Compared to traditional e-discovery software used in legal contexts, Lupa handles engineering data types (drawings, schedules, technical specifications) that general litigation support tools cannot process effectively. This specialization provides advantages for construction disputes that involve both legal and technical analysis.
The platform differs from conventional construction management systems by focusing on analytics and intelligence rather than daily workflow management. Organizations typically maintain existing project management platforms while using Lupa as an analytical overlay for deeper insights.
Pricing is based on data volume rather than revenue or user count, with monthly, annual, and enterprise licensing options. The cost-plus approach for infrastructure and AI processing provides predictable expenses that align with project-based business models common in construction.

A selection of some of Lupa’s clients
Implementation and Organizational Impact
Successful Lupa implementation requires consideration of both technical and organizational factors. Data preparation and integration setup typically require 2-4 weeks depending on source system complexity and data volume. Organizations with standardized data practices and modern technology infrastructure generally experience smoother implementations, others may have to process more data to ensure everything is on the platform.
User adoption varies by role and technical comfort level. Project managers and claims specialists often adapt quickly to search and reporting functions, while advanced analytics capabilities may require additional training and change management support.

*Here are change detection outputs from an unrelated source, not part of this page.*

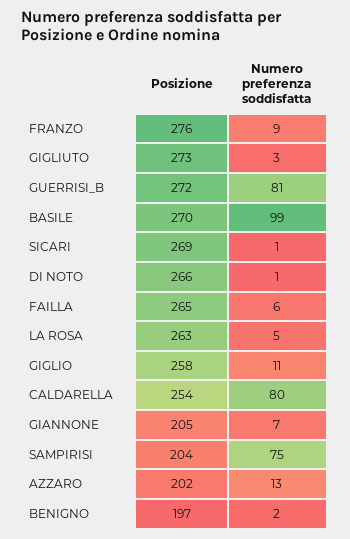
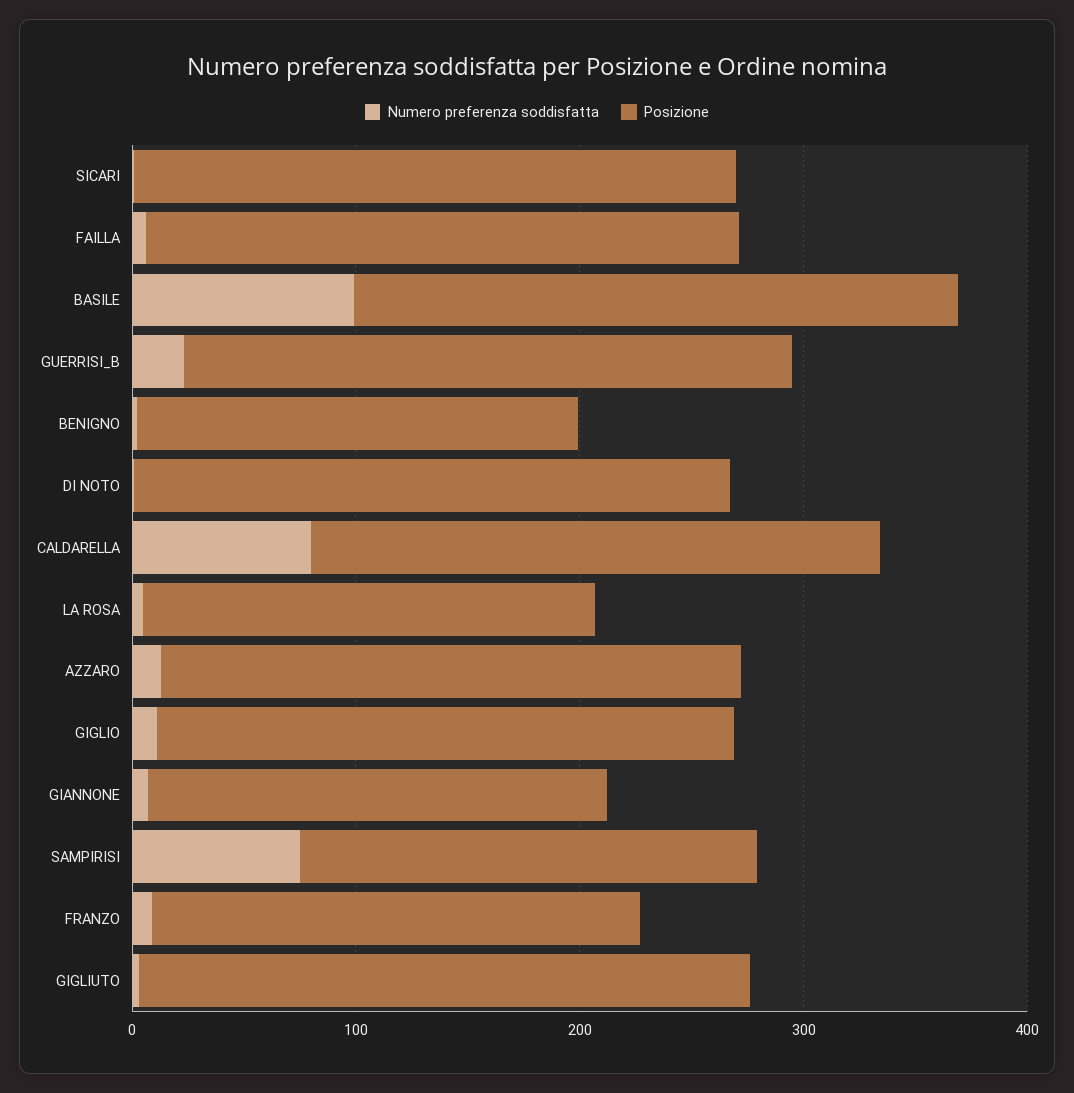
  {
    "Posizione": {
-     "FRANZO": 276,
+     "FRANZO": 220,
      "GIGLIUTO": 273,
      "GUERRISI_B": 272,
      "BASILE": 270,
      "SICARI": 269,
      "DI NOTO": 266,
      "FAILLA": 265,
-     "LA ROSA": 263,
+     "LA ROSA": 200,
      "GIGLIO": 258,
      "CALDARELLA": 254,
      "GIANNONE": 205,
      "SAMPIRISI": 204,
-     "AZZARO": 202,
+     "AZZARO": 260,
      "BENIGNO": 197
    },
    "Numero preferenza soddisfatta": {
      "FRANZO": 9,
      "GIGLIUTO": 3,
-     "GUERRISI_B": 81,
+     "GUERRISI_B": 20,
      "BASILE": 99,
      "SICARI": 1,
      "DI NOTO": 1,
      "FAILLA": 6,
      "LA ROSA": 5,
      "GIGLIO": 11,
      "CALDARELLA": 80,
      "GIANNONE": 7,
      "SAMPIRISI": 75,
      "AZZARO": 13,
      "BENIGNO": 2
    }
  }

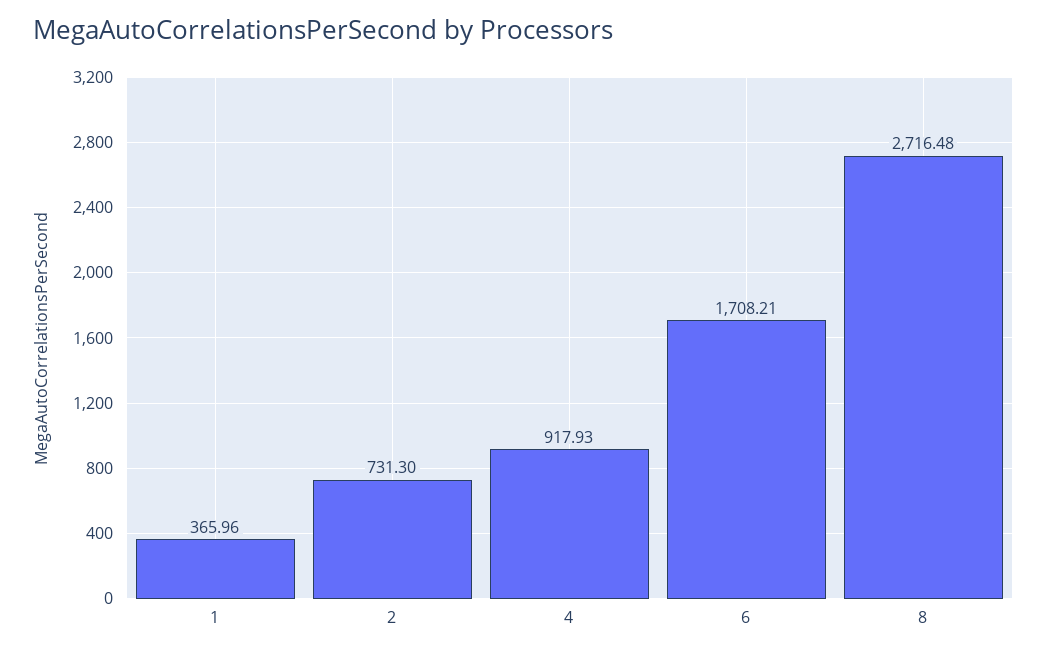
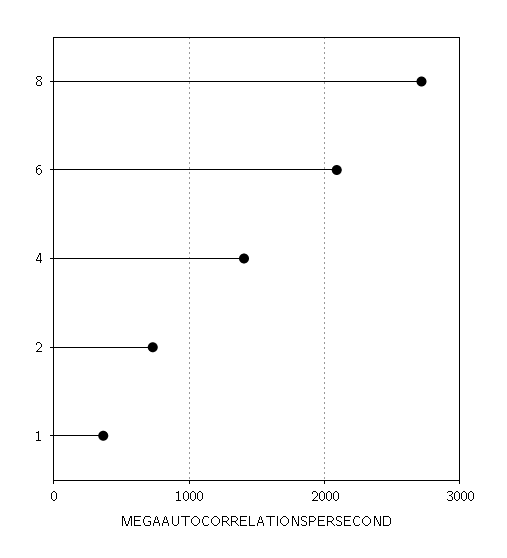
  {
    "1": 365.96,
    "2": 731.3,
-   "4": 917.93,
+   "4": 1400,
-   "6": 1708.21,
+   "6": 2100,
    "8": 2716.48
  }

The platform's impact on organizational workflow depends largely on implementation scope and user engagement. Organizations using Lupa for specific applications (such as claims analysis) report immediate value, while those attempting comprehensive project intelligence transformation require longer adoption periods and more extensive change management.
Finally, Lupa holds some of the highest security credentials includes ISO 27000, SOC2 and “Highest Pen-Test Rating” by Illumant.
Conclusion
If you believe that your data holds the information necessary to fight claims or you want to do more data-driven decision making, Lupa has found an unique niche in construction industry for you. For anyone who has spent sleepless nights manually combing through plethoras of project documents or scrolling endlessly through email threads searching for that one critical piece of evidence, Lupa Technology might just hold the answer.
The platform's emergence reflects a broader maturation in construction technology, moving beyond simple digitization toward genuine intelligence. Where previous generations of construction tech focused on replacing paper with screens, Lupa tackles the more complex challenge of making sense of the digital chaos that digitization created.
Perhaps most significantly, Lupa democratizes access to sophisticated analytical capabilities that were previously available only to the largest organizations with dedicated forensic teams. A mid-size contractor can now perform the same level of comprehensive dispute analysis that once required armies of consultants and months of billable hours.
For construction professionals evaluating whether platforms like Lupa represent worthwhile investments, the value proposition is straightforward: transform the economics of evidence discovery. Instead of teams spending weeks manually reviewing documents to build a timeline of events, that same analysis can be completed in days, freeing up experienced professionals to focus on strategy, negotiation, and resolution rather than document archaeology.
With solutions like Lupa, the construction industry, notorious for its litigious nature and black-hat claims culture, may finally be able to focus on doing what it does best. Build!